Questions have been asked about why this is so, if the woman does not have SARS. Where are the guidelines in this respect?

WHO stress people should be monitored for a number of days given that the incubation period for the virus is 10 days and given that there is as yet no fast and accurate laboratory test for SARS.

Furthermore, they say: "A negative SARS virus test does not mean that the patient does not have SARS."

The reasons for negative test results in a patient with SARS include the following:

The patient is not infected with the SARS virus; the illness is caused by another infectious agent or non-infective cause.

Test results are incorrect. Current tests need to be further developed to improve sensitivity.

Specimens were not collected at a time when the virus or its genetic material was present. The virus and its genetic material may be present for a brief period only, depending on the type of specimen tested.

Specimens were collected early in the course of the illness and before antibodies had been produced.

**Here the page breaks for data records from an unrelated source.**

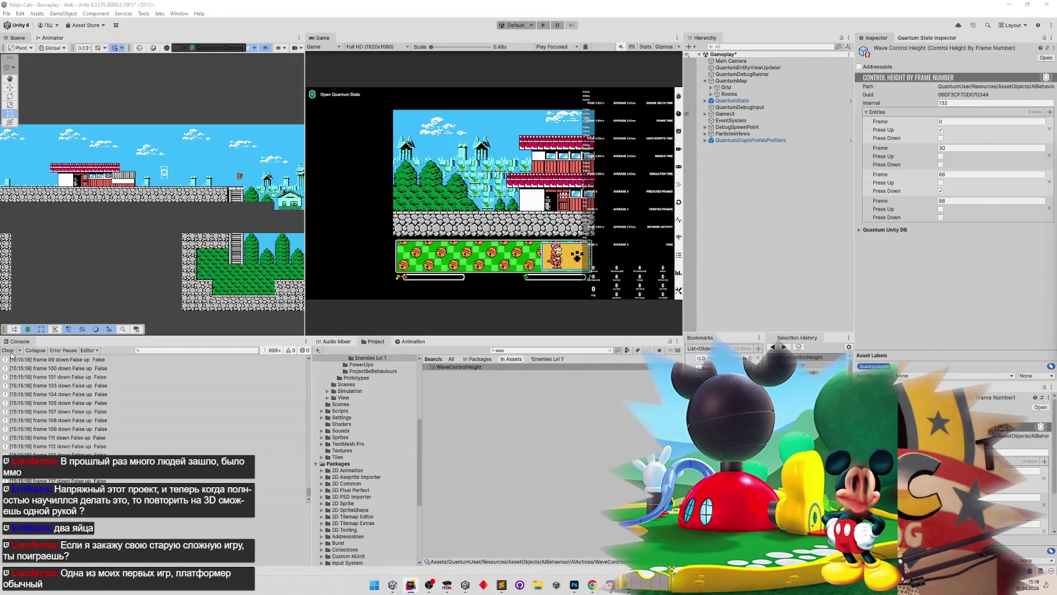
Step: Clear the Console, walk the cat left past the winged egg full-window, then stop and clear the log
click(7, 350)
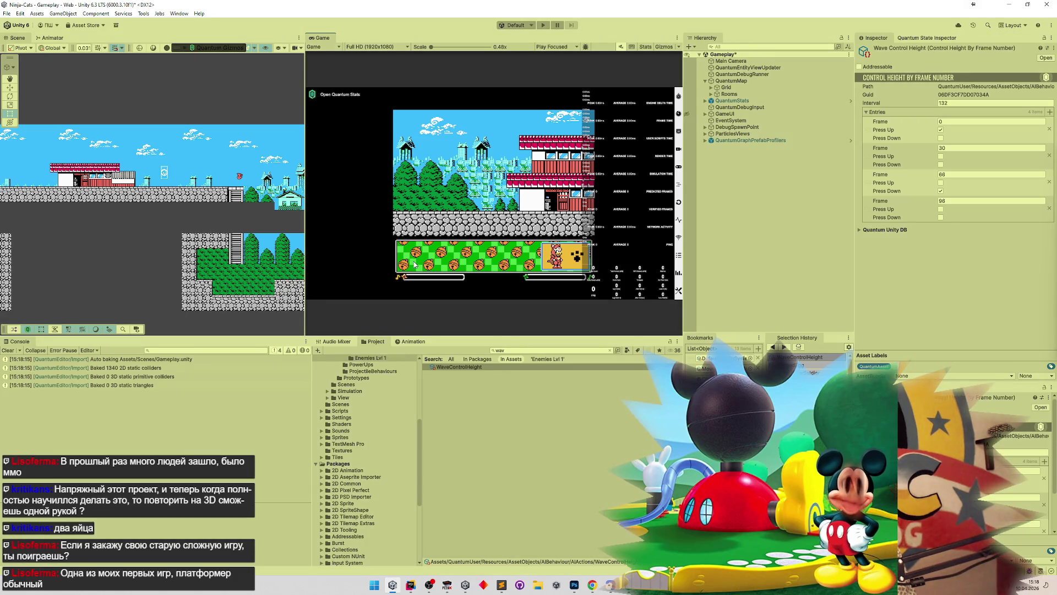
key(shift+space)
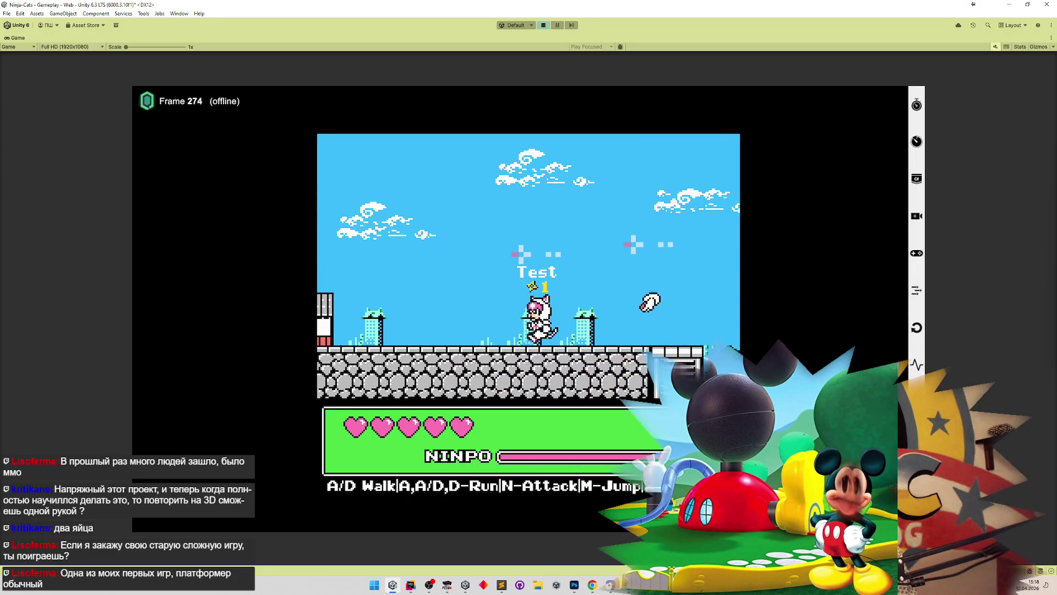
key(a)
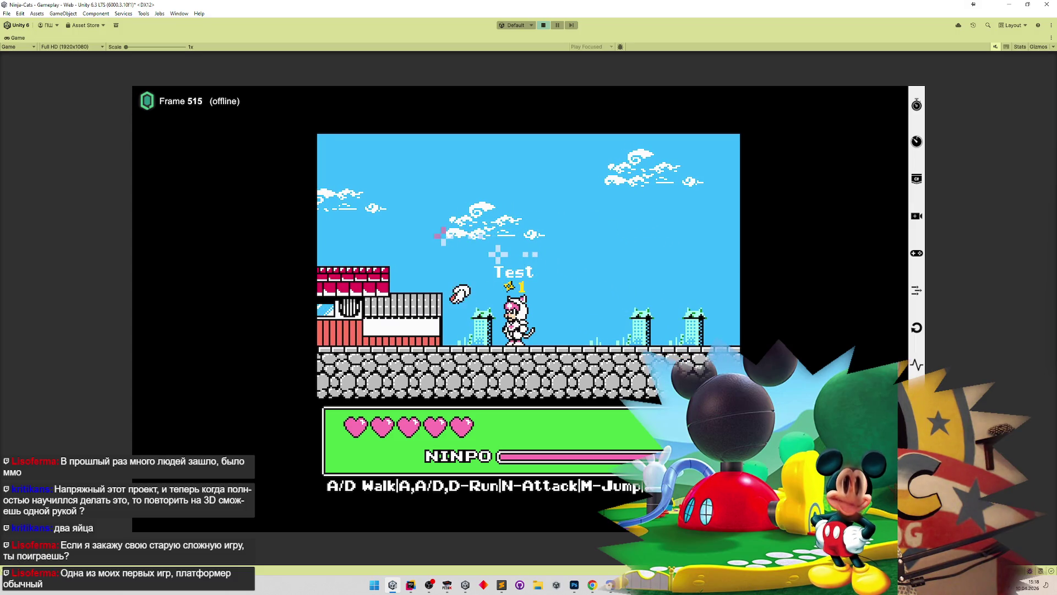
key(a)
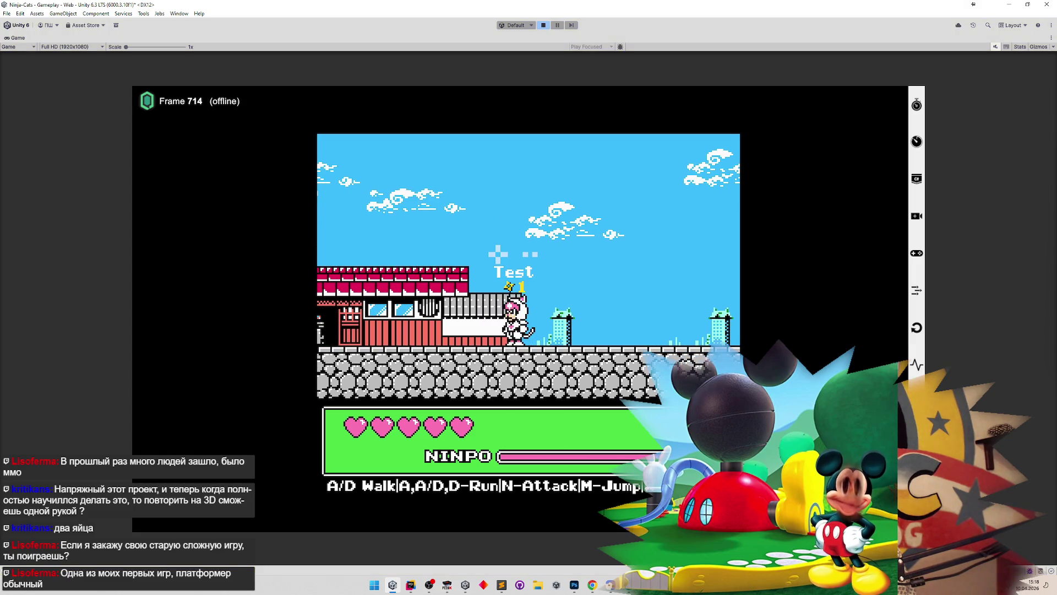
key(ctrl+p)
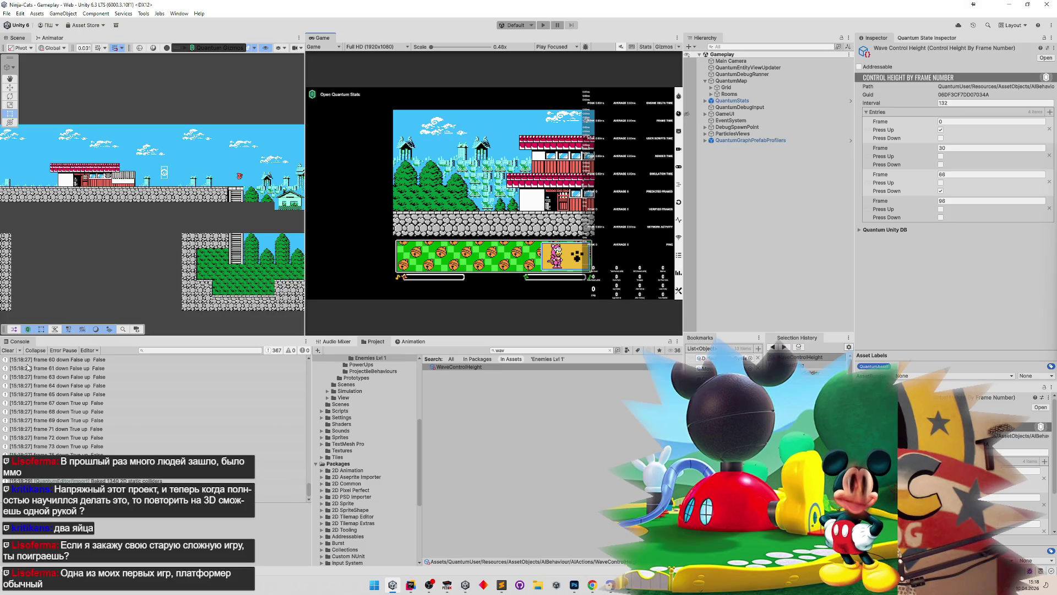
click(5, 351)
click(482, 375)
Step: Show WaveControlHeight's frame entries in the Inspector, then return to NoGravitySystem.cs in Rider
click(480, 367)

Researchers in several countries are working towards developing tests for SARS. However, until those tests have been adequately field tested and shown to be reliable, SARS diagnosis remains dependant on the clinical findings of an atypical pneumonia not attributed to another cause and a history of exposure to a suspect or probable case of SARS.

Dr Mike Ryan, of the WHO, said yesterday the test that "is definitive is 21 days after the infection". The WHO guidelines are constantly updated as new information becomes available.

It is unclear when updated guidelines will be made available by the Department of Health's SARS expert group but it is understood this issue was discussed at the group's meeting yesterday.